• Task requirements
Without reproducing any image, print the listing below exactly.

• Data extracts
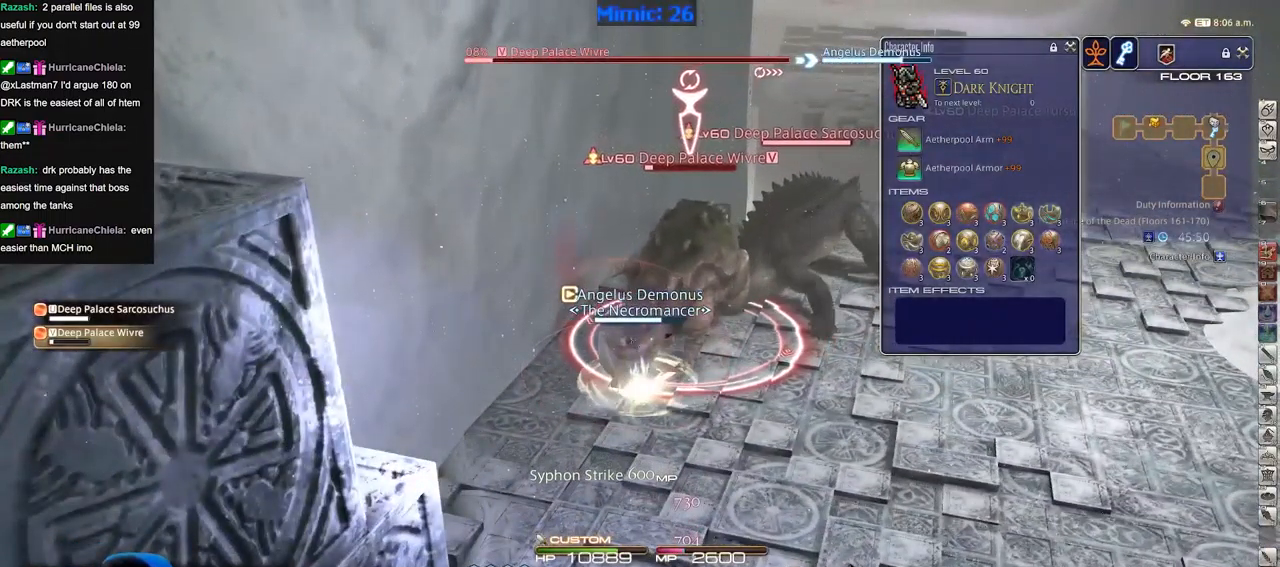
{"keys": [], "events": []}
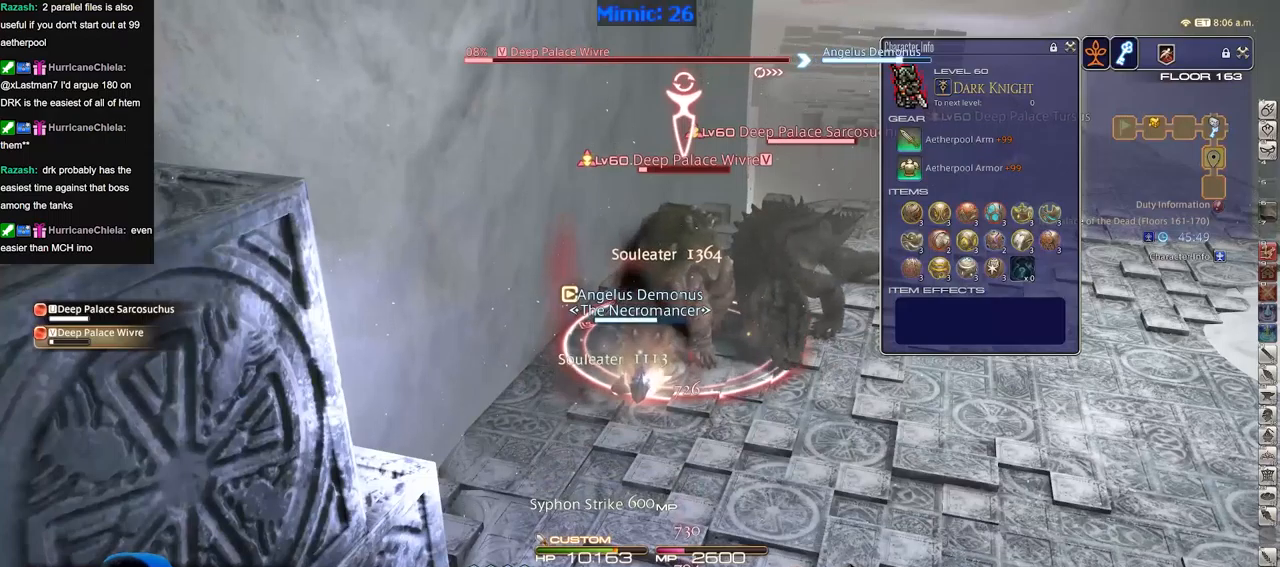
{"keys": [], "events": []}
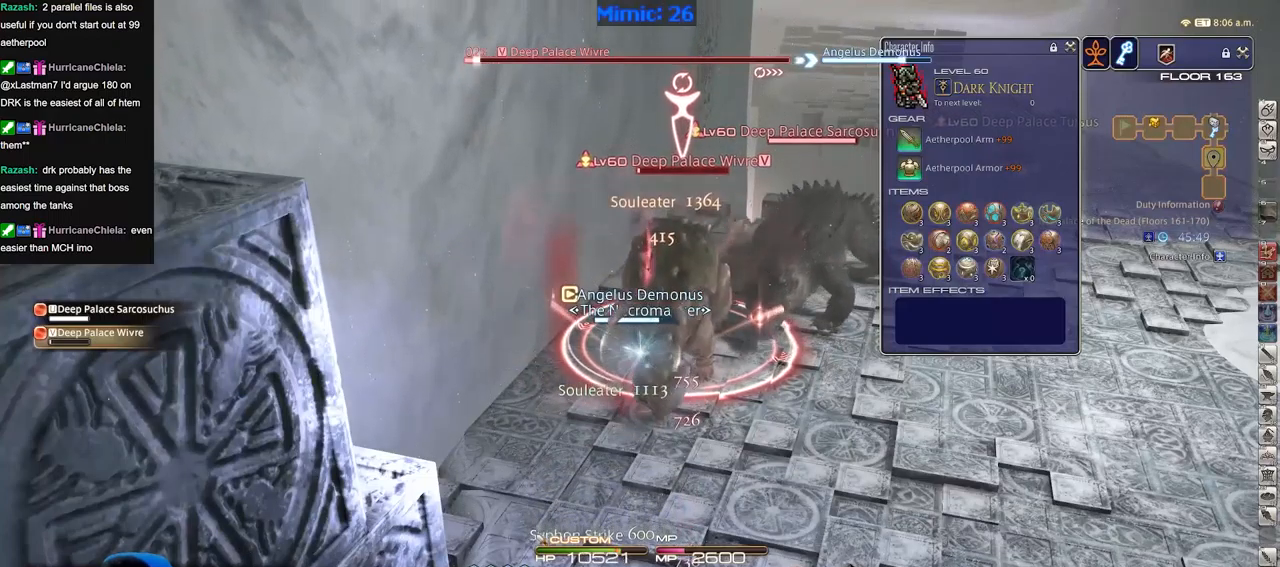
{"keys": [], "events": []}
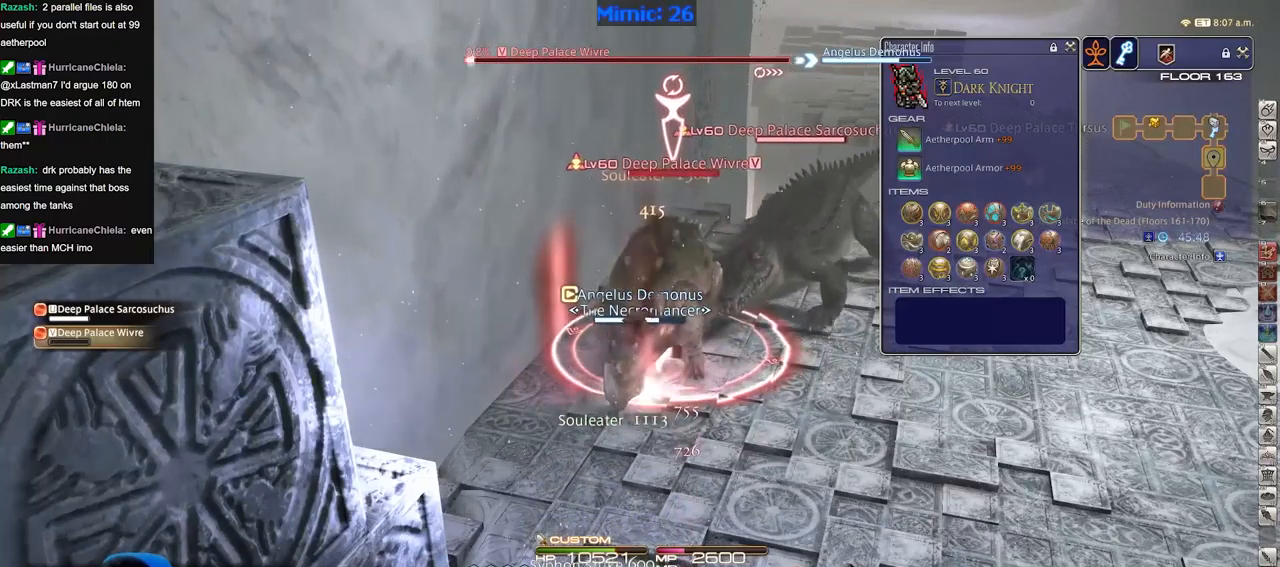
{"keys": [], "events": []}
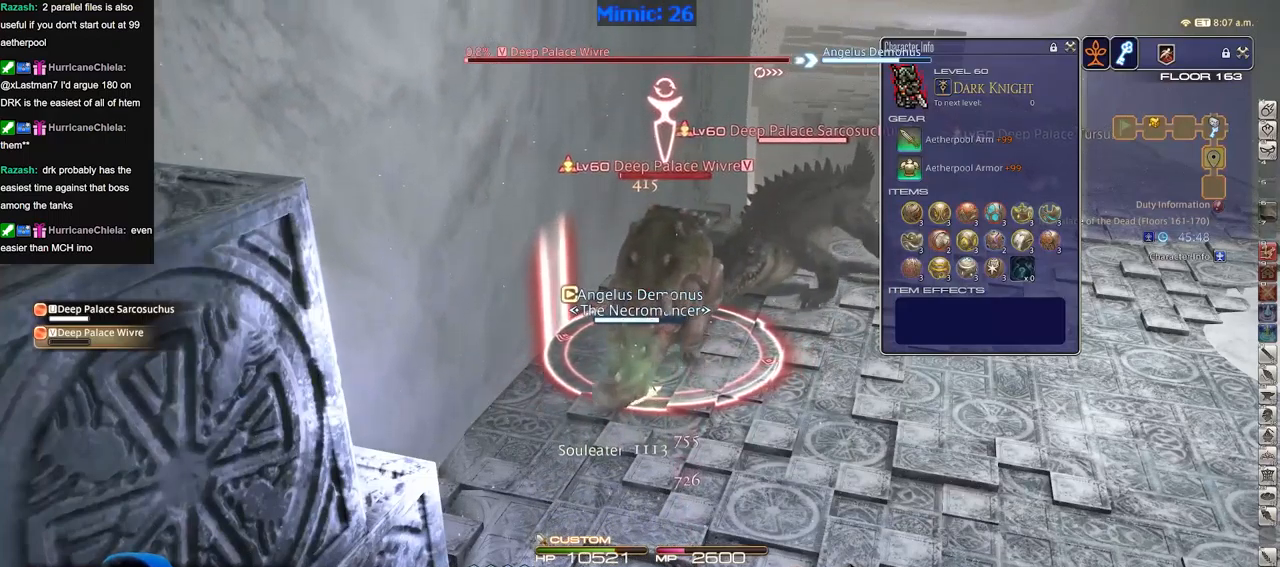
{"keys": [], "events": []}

• Output of the exercise
{"keys": [], "events": []}
{"keys": [], "events": []}
{"keys": [], "events": []}
{"keys": [], "events": []}
{"keys": [], "events": []}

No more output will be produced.